## Task directions
In the data that follows, determine how many lines contain the word "pixels", and give only that number.

*** Begin section ***

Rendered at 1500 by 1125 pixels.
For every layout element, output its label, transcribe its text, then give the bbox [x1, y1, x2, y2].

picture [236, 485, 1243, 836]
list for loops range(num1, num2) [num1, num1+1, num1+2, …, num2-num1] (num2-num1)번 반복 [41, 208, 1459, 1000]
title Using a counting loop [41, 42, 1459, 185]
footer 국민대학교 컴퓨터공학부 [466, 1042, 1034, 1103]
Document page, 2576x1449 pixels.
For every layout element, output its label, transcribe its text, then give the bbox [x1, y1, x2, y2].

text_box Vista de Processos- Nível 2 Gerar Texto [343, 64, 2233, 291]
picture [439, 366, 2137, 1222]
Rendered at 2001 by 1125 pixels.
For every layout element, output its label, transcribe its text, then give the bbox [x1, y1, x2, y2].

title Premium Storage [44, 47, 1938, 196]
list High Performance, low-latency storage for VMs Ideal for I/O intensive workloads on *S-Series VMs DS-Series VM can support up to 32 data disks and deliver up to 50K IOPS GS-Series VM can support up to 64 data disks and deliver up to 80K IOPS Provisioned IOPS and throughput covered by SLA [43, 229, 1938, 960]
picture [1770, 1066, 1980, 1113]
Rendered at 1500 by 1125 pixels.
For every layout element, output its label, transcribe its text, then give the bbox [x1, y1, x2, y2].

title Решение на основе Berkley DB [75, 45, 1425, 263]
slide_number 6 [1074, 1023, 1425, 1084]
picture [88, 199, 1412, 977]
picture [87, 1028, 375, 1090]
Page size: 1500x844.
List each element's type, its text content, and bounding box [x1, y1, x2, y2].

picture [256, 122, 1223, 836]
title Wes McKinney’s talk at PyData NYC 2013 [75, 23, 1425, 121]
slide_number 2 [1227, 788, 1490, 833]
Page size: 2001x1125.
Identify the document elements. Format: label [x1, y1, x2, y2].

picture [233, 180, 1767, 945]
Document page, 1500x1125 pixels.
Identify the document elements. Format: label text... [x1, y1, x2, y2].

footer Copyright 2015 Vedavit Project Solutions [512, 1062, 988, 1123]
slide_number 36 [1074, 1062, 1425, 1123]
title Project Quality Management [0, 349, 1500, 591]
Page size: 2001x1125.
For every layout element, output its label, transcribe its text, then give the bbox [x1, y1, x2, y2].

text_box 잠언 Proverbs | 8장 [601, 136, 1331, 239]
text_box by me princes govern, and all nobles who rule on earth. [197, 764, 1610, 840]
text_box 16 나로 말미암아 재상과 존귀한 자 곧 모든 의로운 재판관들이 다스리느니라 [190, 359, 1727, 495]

*** End section ***

## Exercise answer
5